Defining information architecture
By David Wertheimer
What is information architecture, and how does it exist beyond an “IA guy”?
This seemingly simple question was posed to me in June by Charles Hamilton, chair of the World Wide Web Artists’ Consortium (WWWAC ) Development SIG. Hamilton was putting together a panel on IA and had invited me to participate.
The invitation was deceptively simple: “We will be looking at ‘nuts-and-bolts’ aspects of particular business cases,” read the email, “where information architecture plays a crucial role in complex online products.” That certainly covered my employer’s Web site, but I didn’t fancy myself an information architect.
Hamilton took another view. While my office does not have a designated information architect on staff, information architecture itself takes place in numerous ways across a variety of departments. While I spend my time thinking about usability, design, and markup, the decisions I make directly influence the information architecture of the sites I create, and vice versa.
I always assumed that IA dealt, on its simplest level, with the organizational flow of data. But as a subject, I define IA as encompassing so much more. Information architecture is a new term for an obvious and necessary aspect of Web site development. Its importance lies not only in stressing the need for good IA but in getting the members of a staff to realize the role IA plays in each of their jobs.
Where the Roles Are
Behind the scenes, developers–programmers, database administrators, and technical staff-have an obvious need for IA. With parameters set by the information architect’s deliverables, development can flow more easily than ill-defined tasks. Developers also do plenty of IA of their own, making determinations in database structure and retrieval methods that affect the final presentation and utility of data.
For designers, IA dictates what goes where. Sometimes a designer will be handed a set of requirements to follow; other times, the designer will have to clarify flow and format. All the decisions that are made-from the placement of links and text to the progression from page to page-encompass IA to some degree.

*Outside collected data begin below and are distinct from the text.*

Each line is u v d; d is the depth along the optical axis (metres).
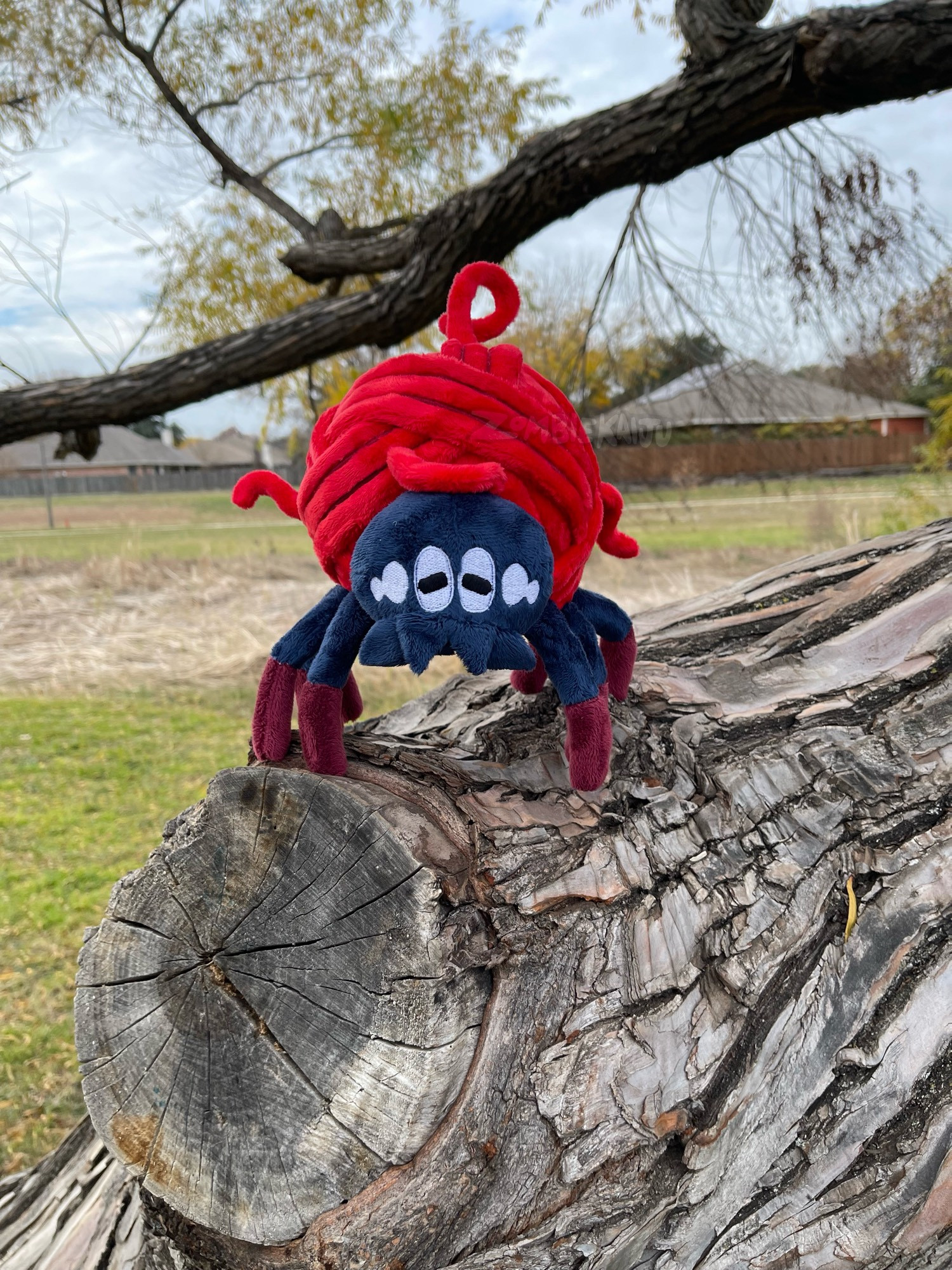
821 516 8.49
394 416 1.36
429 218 3.80
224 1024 1.50
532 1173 1.39
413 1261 1.33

A solid editorial team needs information architecture to know how to arrange information for later retrieval by the site visitor. Both content-rich and commerce-based sites benefit from the definition of solid structural basics that define how items are written and filed. Those same basics, determined in conjunction with the development staff, places each piece of copy in a context richer than its basic existence. As an example, this individual column falls within the regular column Wide Open, as well as within the Columns area of Digital Web. These distinctions also spill into design. By knowing which items go on which pages, and where on those pages items should go, editors can write pieces that make sense relative to their destinations.
What I find interesting is that a sales staff can benefit by knowledge of IA as well. A salesperson with knowledge of a site’s hierarchy can pitch ad campaigns based on complementary areas of the site; marketing staff can find ways to simplify processes and promote useful systems. By understanding how a site is assembled, the sales team, which is responsible for championing the benefits of the site, can find new and unique ways to promote it.
That Night…
The night of the WWWAC panel, I started the evening by telling the audience that I was not an IA, and that my site did not employ one. Rather, the entire team, even without defining itself as such, must work as site architects as well as focusing on their own specialties. Working as a department we achieve many important and interesting IA goals.
Rob Larson, the information architect for New York Times Digital, also sat on the panel. His mission was far more focused: He had to make sense of vast amounts of data, dissecting and organizing information into forms that could be accessed by the Times’ audience. The complex system used by Times Digital was a result of his hands-on work.
The key in addressing such complexities lies not just in hiring an IA, or using the buzzwords and jargon associated with the field, but also in getting a team to understand the importance of structure.
When a sales team asks how to implement a new sponsorship concept, they need to understand the intended flow of traffic from and to the sponsored areas. When the editorial director wants to add a new text component, the editor can assist in conceptualizing its realm in the main database, and defining its relationships to the literal page on which it will be read. Designers have the need to take page-by-page process into account when creating their wireframes, and developers should think beyond their task lists to visualize the system as a complete, smoothly operating whole.
IA’s Worthy!
Remember that IA, for all its worthiness, still has the feel of a new-economy buzzword. Grab hold of its basic tenets and make those into concepts that feel sensible and worthwhile to people other than the actual staff IA. Just as he or she must think about technology and design, so should everyone pay attention to the tenets of information architecture.